BAIXO VOLUME No desenho final da nova política, o governo estuda acrescentar um incentivo adicional para as marcas de luxo. Elas foram incentivadas a construir fábricas de baixo volume no País para poder vender mais do que a cota de importação permitia no Inovar-Auto. Audi, BMW, Mercedes-Benz e Jaguar Land Rover construíram unidades no Brasil e agora poderiam ver seus investimentos perderam sentido sem a proteção, com risco de fechar as linhas locais. A ideia, ainda preliminar, é oferecer uma vantagem para que elas possam exportar a partir do Brasil. Isso seria feito com uma alíquota mais favorável do Reintegra (benefício fiscal para exportações).

Ao rebater críticas do Banco Mundial, num evento no final do ano passado, o presidente da Mercedes-Benz no Brasil, Phillipp Schiemer, defendeu a abertura de mercado, mas reforçou a necessidade de uma mudança gradual. “Não é possível achar que depois de dois anos pode-se mudar completamente as regras do jogo”, afirmou Schiemer . A decisão sobre a regra adicional ao grupo deve ficar para um segundo momento. Não deve entrar no anúncio geral do programa, em fevereiro.


“Não acredito em enxurrada de importações”

O secretário de Desenvolvimento e Competitividade Industrial do Ministério da Indústria, Igor Calvet, detalhou à DINHEIRO o programa Rota 2030:

Como ficará a regra para importados? Acaba-se com os 30 pontos extras de IPI?
A proposta é que fique assim, sem proteção adicional. Pode importar o quanto quiser.

Há risco de uma explosão de importação, como se temia na época do Inovar-Auto?
Não acredito em enxurrada de importações porque a maioria já produz aqui. É óbvio que a gente vai ter entrada de importadores maiores, algumas sul-coreanas e chinesas, que vão entrar com mais força.
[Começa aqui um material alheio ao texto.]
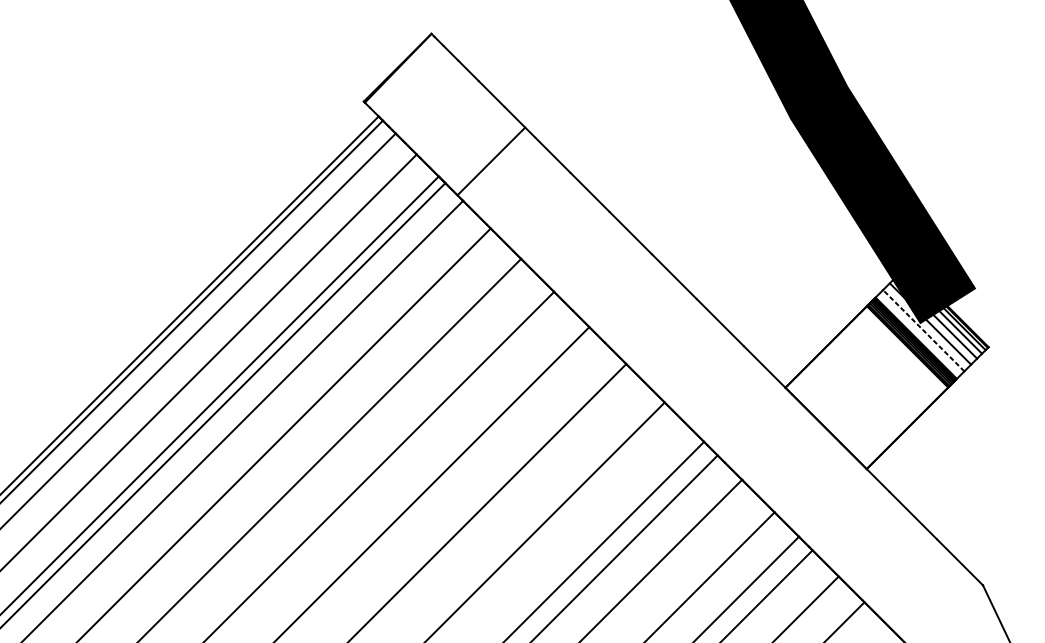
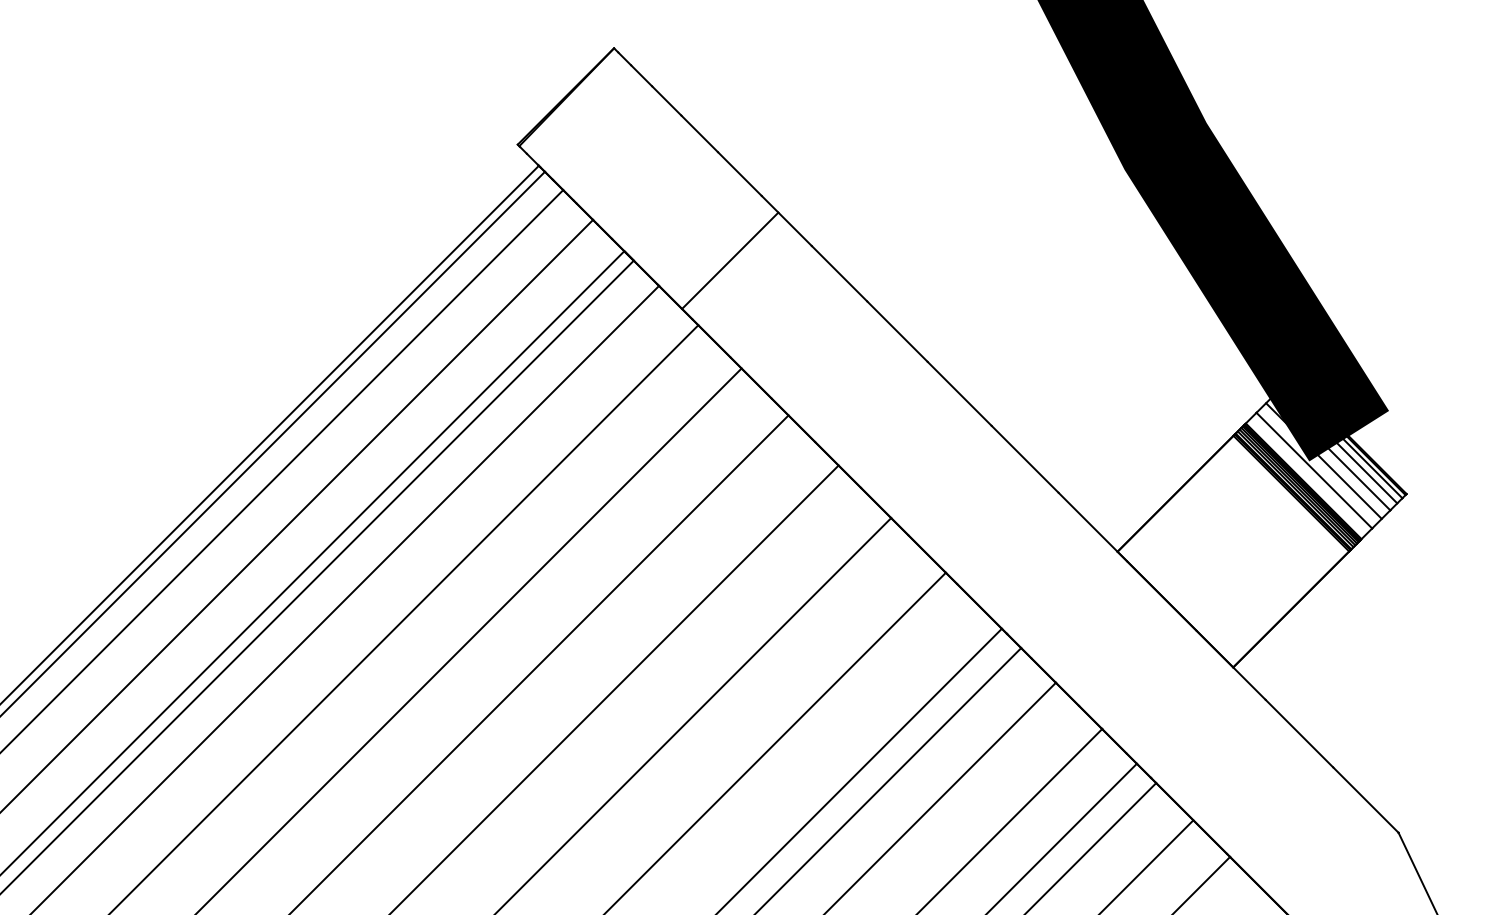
line: (491, 161) -> (730, 260), moved
line: (923, 330) -> (1314, 470), dashed -> solid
Nossa projeção é de que vamos atingir, depois de cinco anos, uma penetração de importados da ordem de 15% a 20% do mercado nacional. Hoje, é de 10%.

Há risco de saída de fábricas instaladas aqui para fugir das cotas do Inovar-Auto?
O risco existe na ausência de qualquer política, porque o setor funciona a médio e longo prazo. Sem desenho de P&D, como alguns propõem, há risco das montadoras premium, de baixo volume. O risco maior de desinvestimento é delas.

Só o investimento em P&D garantiria a manutenção dessas fábricas?
Ajuda, mas acredito que a manutenção se dará por uma visão de que podem ser polos exportadores, que independam do mercado doméstico.

Na sua avaliação, o Rota 2030 garante isso?
Existe uma proposta sobre a mesa que daria essa possibilidade. Não é muito madura ainda, mas que pode, a partir disso, [permitir] que permaneçam, aliando P&D com a proposta para o viés exportador. Sem meta de exportação, porque isso não pode pela OMC, mas com possibilidade de atuar via Reintegra [benefício fiscal para exportações], aumentando a alíquota.

A tributação de híbridos e elétricos vai entrar no primeiro anúncio?
Acho que vai entrar antes do primeiro anúncio do Rota 2030. O que temos acertado com o presidente é que daríamos uma sinalização ao mercado sobre a direção em que estaria indo o Rota. O primeiro anúncio seria uma revisão das alíquotas para híbridos e elétricos. Hoje, está em 25% e a proposta é que os dois vão para 7%. Imagino que nas próximas duas semanas deve sair.